EXTRACT TO READ >>
Segment Open

When you wear a full length yo-yo Kimono to Quilt Market, you are bound to connect with fabric loving people. That is what happened when I went to the Riley Blake Designs booth last Fall. I talked fabric with many of the designers and daydreamed of projects to make with all of their fun and interesting designs. I spent considerable time with Gerri Robinson of Planted Seed Designs. I enjoyed seeing her earlier collections and I fell in love with her newest collections Gem Stones.
These designs are fantastic! The prints feature an ombre confetti pattern that runs from selvedge to selvedge. There is a kaleidoscope of color choices with an underlying texture and metallics.
My excitement for this collection was evident and we discussed a collaboration to trumpet the release of the collection which is now available!
From the collection, I chose Multi Blue Raspberry though I LOVE every color and variation. I am obsessed with the vertical direction of this ombre design and the saturation of the colors. I chose to make Simplicity 8146, an easy summer sundress.
This simple dress pattern showcases the fabric without being busy or having complicated pieces.
The layout of the fabric required some thought to maintain continuity of design.
I tied it all together by choosing the darker section of the fabric for the front and back ties and shoulder straps.
I made the size medium of the pattern and did not like the bodice fit. The dress is meant to have a blousing effect in the bodice. The medium was too big and required the insertion of 2 darts in the underarm seams. On the inside, I folded in 2 inches at the top and tapered to a point at the waistline. It was a quick fix to remove 4 inches from the side seams.
Slight fit issues aside, this is a fast dress to make and will be a summer staple for me.
My son did not see me make this dress, only the completed photos. His first question was to ask if I dyed the fabric myself because it "looks just like something you would do"! That made me so happy! I was drawn to it when I saw it and love the dress I made with it.
I had big plans for my most recent acquisition from Natures Fabrics. I ordered three black and white prints with large Polka Dots, large stripes and micro stripes . My plan was to incorporate these three fabrics into a fun outfit. I planned on a slim leg stripe jumpsuit with a fun polka dot over-skirt.

Segment Closed

REQUEST A >> Reproduce the records from their start through the line containing "另一个不严谨的判断方式：判断", substituting "位能" for "势能" everywhere in that stretch and changing nothing else. Leave the pictures out.
REQUEST B >> Proceed with the sewing post, picking up right after its final sentence.
These records bear no relation to the sewing post.

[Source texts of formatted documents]
Segment Open

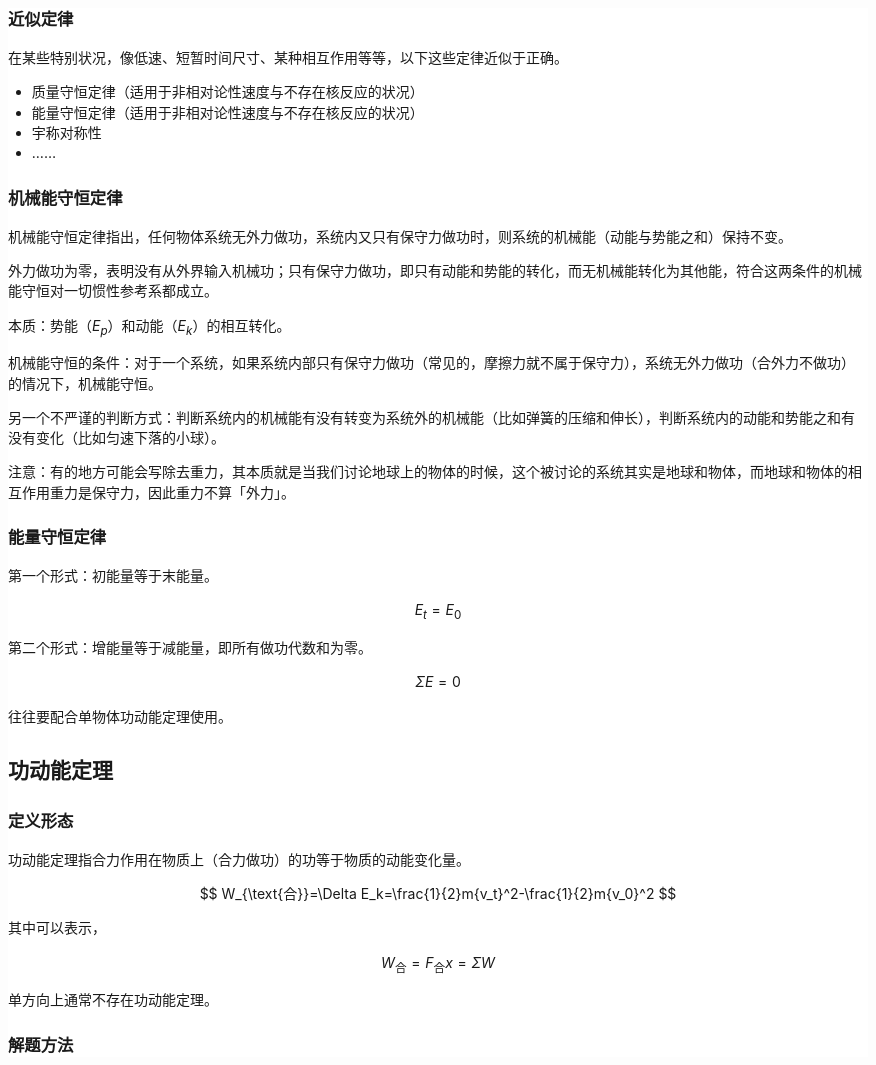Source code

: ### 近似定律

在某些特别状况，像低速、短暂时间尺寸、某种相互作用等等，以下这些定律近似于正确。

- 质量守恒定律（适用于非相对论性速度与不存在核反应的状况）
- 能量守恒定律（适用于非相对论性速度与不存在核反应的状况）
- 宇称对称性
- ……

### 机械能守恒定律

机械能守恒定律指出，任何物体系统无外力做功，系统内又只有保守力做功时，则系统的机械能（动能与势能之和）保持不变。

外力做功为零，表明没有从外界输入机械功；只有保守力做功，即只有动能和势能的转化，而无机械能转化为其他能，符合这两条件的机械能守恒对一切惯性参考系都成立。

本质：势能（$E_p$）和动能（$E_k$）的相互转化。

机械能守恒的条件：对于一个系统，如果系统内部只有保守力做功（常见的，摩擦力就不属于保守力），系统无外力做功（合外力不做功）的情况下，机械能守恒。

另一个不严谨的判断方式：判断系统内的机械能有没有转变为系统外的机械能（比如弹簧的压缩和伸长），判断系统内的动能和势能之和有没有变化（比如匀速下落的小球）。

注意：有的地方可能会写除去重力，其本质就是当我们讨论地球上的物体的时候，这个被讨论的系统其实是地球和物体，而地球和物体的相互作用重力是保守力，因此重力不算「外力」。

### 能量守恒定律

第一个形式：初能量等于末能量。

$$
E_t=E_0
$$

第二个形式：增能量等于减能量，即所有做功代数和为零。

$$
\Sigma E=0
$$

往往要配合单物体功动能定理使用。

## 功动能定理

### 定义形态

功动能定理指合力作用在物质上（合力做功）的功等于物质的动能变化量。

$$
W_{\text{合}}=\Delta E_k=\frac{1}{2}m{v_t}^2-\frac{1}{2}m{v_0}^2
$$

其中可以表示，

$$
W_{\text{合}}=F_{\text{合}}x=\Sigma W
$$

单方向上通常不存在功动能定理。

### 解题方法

Segment Closed

RESULT A >>
Source code

: ### 近似定律

在某些特别状况，像低速、短暂时间尺寸、某种相互作用等等，以下这些定律近似于正确。

- 质量守恒定律（适用于非相对论性速度与不存在核反应的状况）
- 能量守恒定律（适用于非相对论性速度与不存在核反应的状况）
- 宇称对称性
- ……

### 机械能守恒定律

机械能守恒定律指出，任何物体系统无外力做功，系统内又只有保守力做功时，则系统的机械能（动能与位能之和）保持不变。

外力做功为零，表明没有从外界输入机械功；只有保守力做功，即只有动能和位能的转化，而无机械能转化为其他能，符合这两条件的机械能守恒对一切惯性参考系都成立。

本质：位能（$E_p$）和动能（$E_k$）的相互转化。

机械能守恒的条件：对于一个系统，如果系统内部只有保守力做功（常见的，摩擦力就不属于保守力），系统无外力做功（合外力不做功）的情况下，机械能守恒。

另一个不严谨的判断方式：判断系统内的机械能有没有转变为系统外的机械能（比如弹簧的压缩和伸长），判断系统内的动能和位能之和有没有变化（比如匀速下落的小球）。

RESULT B >>
I chose to sew Simplicity 1158, but when I saw the wide leg view, my '70's soul child spoke up and I made a switch up. I loved the dramatic vision of the over skirt, but as I thought about practicality, I couldn't go through with it. I have skinny calves and couldn't see myself wearing the slim leg jumpsuit without the over skirt. I also couldn't see myself wearing the dramatic combo in everyday life.
I decided to go with a simpler, yet wearable look. I went with the micro stripes for the bodice and the large stripes for the pants, the yoke and the back ties.
To pull it all together, I made the waist tie with a solid black cotton from my stash.
The pattern construction was straight forward, but I made a few tweaks. The pattern is drafted for woven fabrics, but I used knits. Both are very stable with good recovery. This allowed me to cut them on the cross-grain to showcase vertical stripes.
Laser-cut pattern weights available in my Etsy store.
I added a bias casing to accommodate the elastic instead of using the suggested, folded up seam allowance casing. Such narrow casings are ridiculous to me. With the added bulk of the pockets, it would be a task to get the elastic through without a headache; I wasn't about to fiddle with that. I centered the casing over the seam line and stitched the edges down leaving an opening for insertion.
This change allowed me to use wider elastic and makes for a more visually prominent waistline when it is not belted.
I shortened the "sleeves" by 1 1/2 inches. After construction, I felt it porturded too far giving a 80's shoulder pad vibe. I cut them down and re-hemmed with my cover stitch machine.
The change to a knit fabric meant there is more flexibility and ease of getting in and out of this. The back overlap is secured only with the neck ties to allow for getting in and out easily with a woven. It is unnecessary with this fabric so I will stitch across the back overlap so it goes not fall open with wear.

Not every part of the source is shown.